§ Records provided:
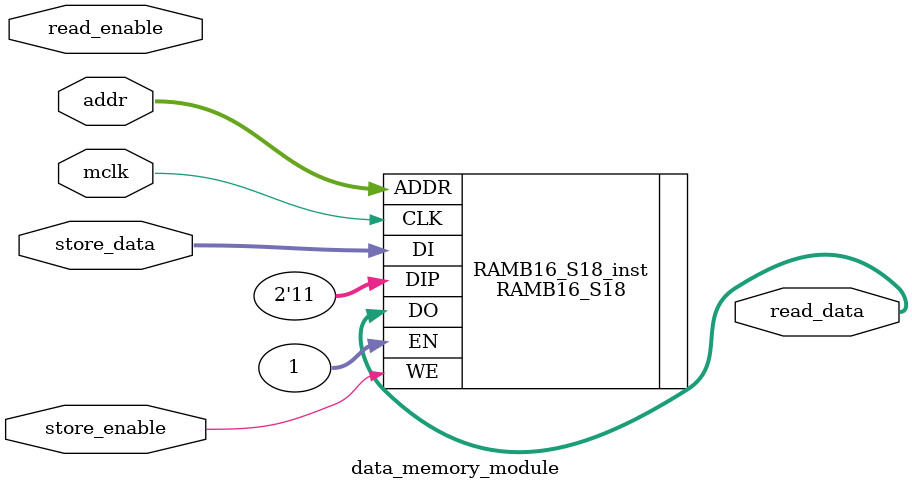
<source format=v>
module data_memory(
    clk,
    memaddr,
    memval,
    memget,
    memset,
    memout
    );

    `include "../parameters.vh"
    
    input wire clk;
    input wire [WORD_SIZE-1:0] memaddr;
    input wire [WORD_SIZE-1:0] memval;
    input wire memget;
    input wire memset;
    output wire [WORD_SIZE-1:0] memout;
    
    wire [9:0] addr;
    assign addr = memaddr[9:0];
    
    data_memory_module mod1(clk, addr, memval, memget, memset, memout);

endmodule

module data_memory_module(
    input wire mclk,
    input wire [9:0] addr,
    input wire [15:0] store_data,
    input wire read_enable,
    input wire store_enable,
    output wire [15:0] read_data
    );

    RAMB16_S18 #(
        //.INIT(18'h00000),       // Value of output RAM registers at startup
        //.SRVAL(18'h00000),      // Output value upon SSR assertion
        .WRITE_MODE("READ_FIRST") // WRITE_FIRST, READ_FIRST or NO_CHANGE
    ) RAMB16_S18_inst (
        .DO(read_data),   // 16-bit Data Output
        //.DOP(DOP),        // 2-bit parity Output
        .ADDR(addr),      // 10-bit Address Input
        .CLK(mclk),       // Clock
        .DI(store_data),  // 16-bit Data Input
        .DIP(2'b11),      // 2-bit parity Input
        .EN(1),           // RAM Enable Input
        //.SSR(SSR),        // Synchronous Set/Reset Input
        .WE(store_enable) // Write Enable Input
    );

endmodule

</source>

---

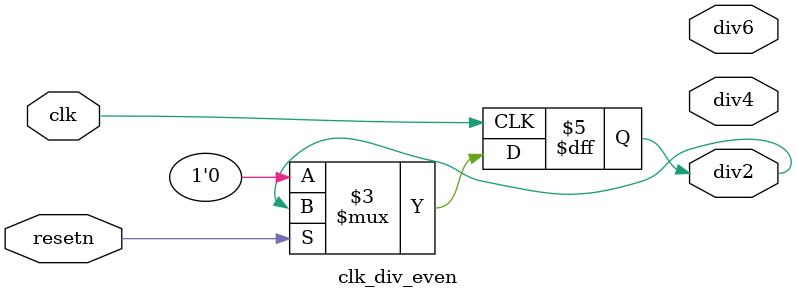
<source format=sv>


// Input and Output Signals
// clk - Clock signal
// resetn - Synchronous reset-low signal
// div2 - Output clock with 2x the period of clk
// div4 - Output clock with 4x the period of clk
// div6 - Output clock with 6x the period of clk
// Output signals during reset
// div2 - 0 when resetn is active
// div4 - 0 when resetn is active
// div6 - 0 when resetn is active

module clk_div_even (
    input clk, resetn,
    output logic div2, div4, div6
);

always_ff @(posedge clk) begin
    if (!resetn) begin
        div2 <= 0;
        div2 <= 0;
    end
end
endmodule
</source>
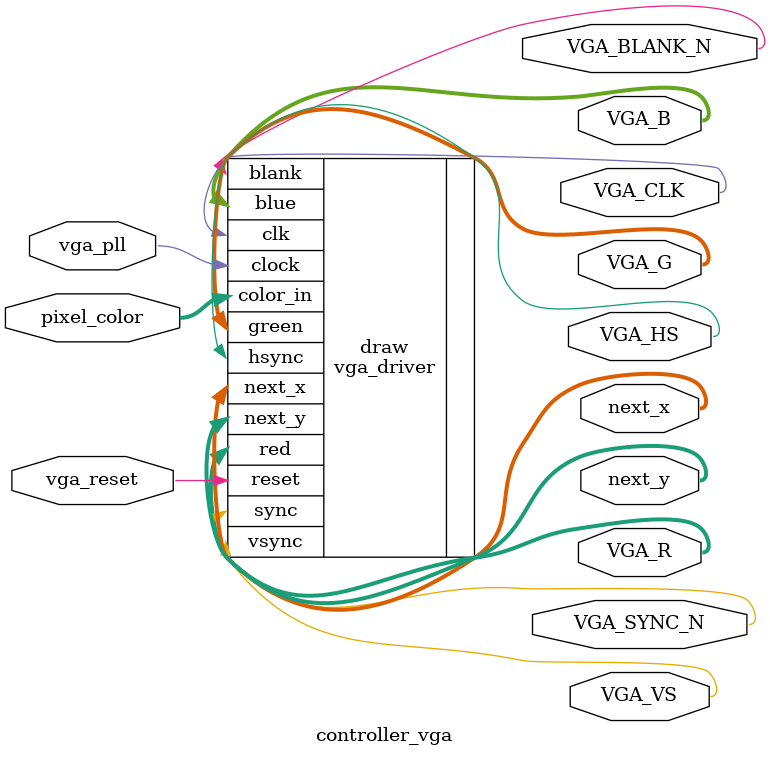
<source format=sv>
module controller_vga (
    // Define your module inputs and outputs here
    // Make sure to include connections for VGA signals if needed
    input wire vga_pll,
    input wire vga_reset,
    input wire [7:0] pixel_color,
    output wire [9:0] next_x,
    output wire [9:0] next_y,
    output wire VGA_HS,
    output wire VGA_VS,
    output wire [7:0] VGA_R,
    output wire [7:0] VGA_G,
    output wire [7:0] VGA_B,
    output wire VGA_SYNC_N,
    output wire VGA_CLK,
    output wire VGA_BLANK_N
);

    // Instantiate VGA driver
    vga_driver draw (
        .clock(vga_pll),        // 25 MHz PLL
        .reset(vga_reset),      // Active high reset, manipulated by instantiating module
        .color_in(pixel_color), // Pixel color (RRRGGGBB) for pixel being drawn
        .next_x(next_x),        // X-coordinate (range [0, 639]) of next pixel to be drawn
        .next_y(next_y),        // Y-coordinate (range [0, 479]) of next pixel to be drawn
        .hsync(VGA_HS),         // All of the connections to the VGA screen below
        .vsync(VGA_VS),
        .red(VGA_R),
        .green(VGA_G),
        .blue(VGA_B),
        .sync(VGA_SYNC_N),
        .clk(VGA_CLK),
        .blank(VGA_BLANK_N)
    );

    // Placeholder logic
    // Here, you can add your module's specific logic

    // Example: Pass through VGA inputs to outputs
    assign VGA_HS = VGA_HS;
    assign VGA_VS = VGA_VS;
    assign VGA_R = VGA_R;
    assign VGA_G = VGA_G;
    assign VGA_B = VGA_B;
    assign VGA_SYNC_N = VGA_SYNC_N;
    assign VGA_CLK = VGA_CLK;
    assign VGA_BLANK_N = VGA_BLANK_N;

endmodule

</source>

--

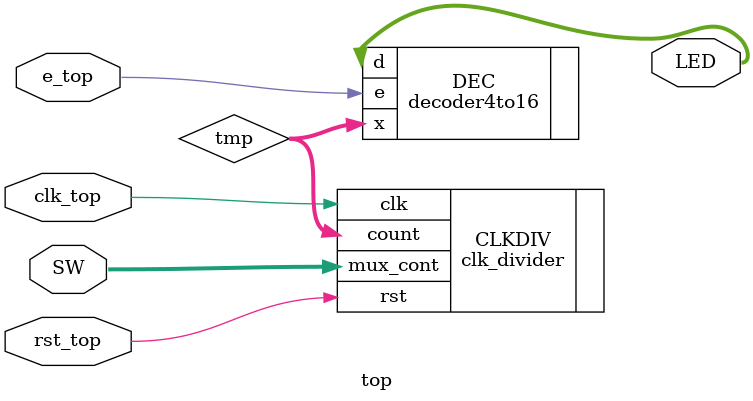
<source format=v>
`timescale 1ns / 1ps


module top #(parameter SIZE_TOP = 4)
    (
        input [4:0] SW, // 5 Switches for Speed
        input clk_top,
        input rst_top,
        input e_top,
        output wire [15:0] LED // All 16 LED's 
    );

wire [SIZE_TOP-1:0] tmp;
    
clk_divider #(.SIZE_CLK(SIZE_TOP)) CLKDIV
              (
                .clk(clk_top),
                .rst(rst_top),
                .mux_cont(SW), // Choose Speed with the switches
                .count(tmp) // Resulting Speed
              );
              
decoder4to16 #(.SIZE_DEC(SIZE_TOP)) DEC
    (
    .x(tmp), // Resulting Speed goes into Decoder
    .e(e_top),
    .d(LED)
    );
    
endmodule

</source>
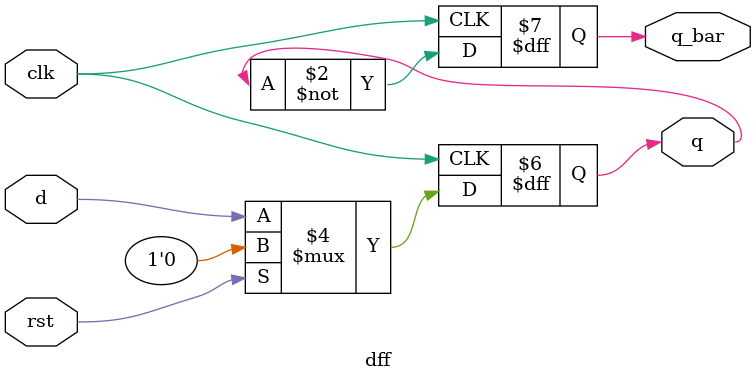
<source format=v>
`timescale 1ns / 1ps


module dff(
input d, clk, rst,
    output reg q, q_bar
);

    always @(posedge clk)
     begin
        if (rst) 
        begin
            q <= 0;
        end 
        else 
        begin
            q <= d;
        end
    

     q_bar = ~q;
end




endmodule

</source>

§ Try it: Using the entries, return every line where the word "memset" can be found.

§ Result of the task:
    memset,
    input wire memset;
    data_memory_module mod1(clk, addr, memval, memget, memset, memout);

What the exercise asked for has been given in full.